MCP Bridge — Connect any API to any AI agent
AppFactor
Auto-generate MCP tool definitions from REST, GraphQL, SOAP, or gRPC APIs to connect any API to any AI agent, self-hosted and production-ready.
Key features
- Schema Import: Supports OpenAPI (JSON/YAML), GraphQL introspection, WSDL (SOAP) and gRPC (server reflection or .proto files) via URL, paste, or file upload to onboard APIs without code changes.
- Auto-generated MCP Tools: Converts each API operation into a fully typed MCP tool with input/output schemas, parameter mappings, descriptive documentation, and behavioural annotations for accurate agent discovery and invocation.
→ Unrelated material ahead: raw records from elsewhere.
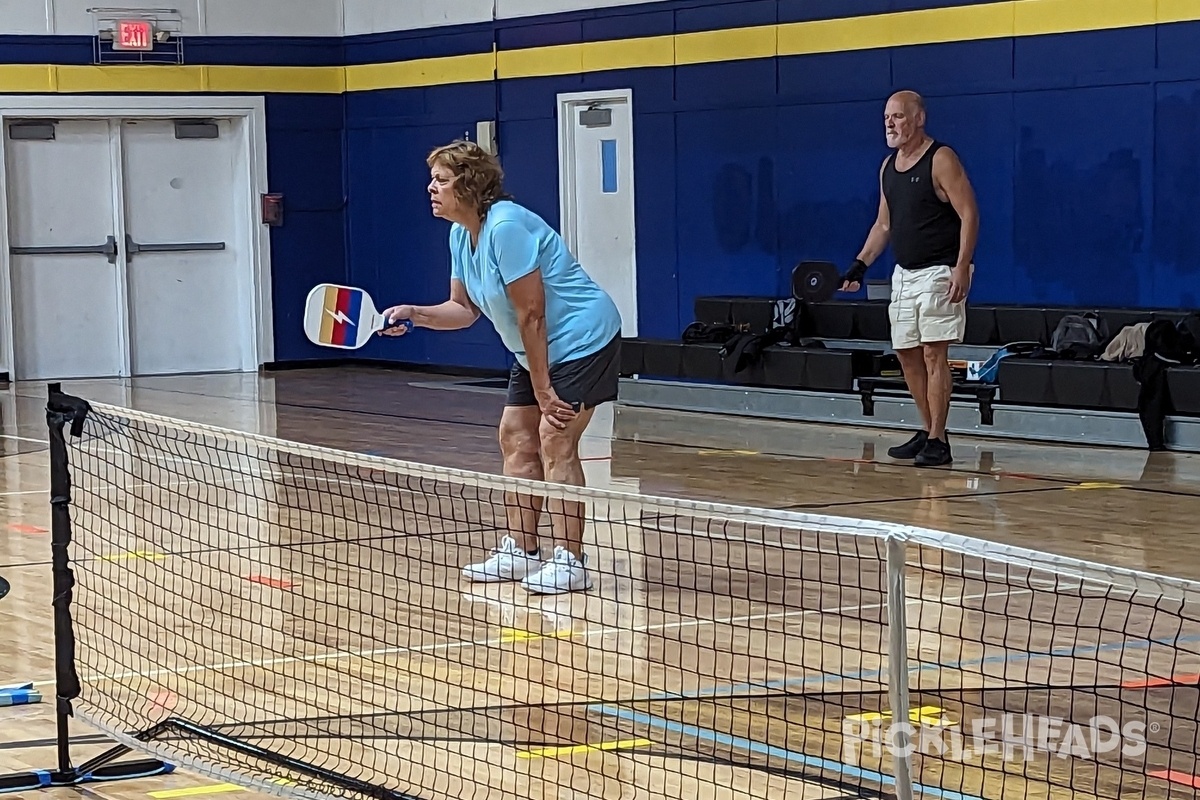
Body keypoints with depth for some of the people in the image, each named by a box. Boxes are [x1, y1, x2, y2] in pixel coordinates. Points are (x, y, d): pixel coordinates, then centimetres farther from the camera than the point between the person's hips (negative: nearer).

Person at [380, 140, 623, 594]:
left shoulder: (506, 226, -26)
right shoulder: (461, 234, 4)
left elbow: (531, 314, -25)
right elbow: (463, 308, 8)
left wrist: (542, 390, -22)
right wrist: (415, 315, -10)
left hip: (582, 339, -10)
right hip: (540, 349, 10)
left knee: (555, 439, -15)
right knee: (515, 434, 8)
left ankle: (569, 561, -13)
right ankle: (520, 551, 15)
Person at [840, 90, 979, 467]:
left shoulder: (941, 160, -11)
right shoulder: (888, 166, 12)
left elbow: (969, 215, -15)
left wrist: (962, 268, -23)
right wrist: (861, 263, 10)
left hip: (939, 273, -8)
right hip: (904, 274, 8)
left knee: (934, 354, -10)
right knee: (906, 353, 9)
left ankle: (938, 442, -8)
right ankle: (928, 432, 20)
- Runtime Validation & Mapping: Validates inputs against generated schemas, maps parameters and authentication details, and forwards requests to backend services while preventing malformed calls.
- Response Post-processing: Normalizes and trims API responses to reduce token consumption and produce agent-friendly outputs, improving cost-efficiency and relevance when used by LLMs.
- Authentication & Governance: Centralizes handling of API authentication, rate limiting, and access controls so agents call services securely without shipping credentials or custom glue code.
- High-performance Rust Core: Built in Rust for memory safety and high throughput to support production-scale deployments with minimal runtime dependencies.
- Deployability & Marketplaces: Self-hosted in minutes with availability via AWS Marketplace and Microsoft Azure Marketplace, enabling enterprise deployment patterns and marketplace procurement.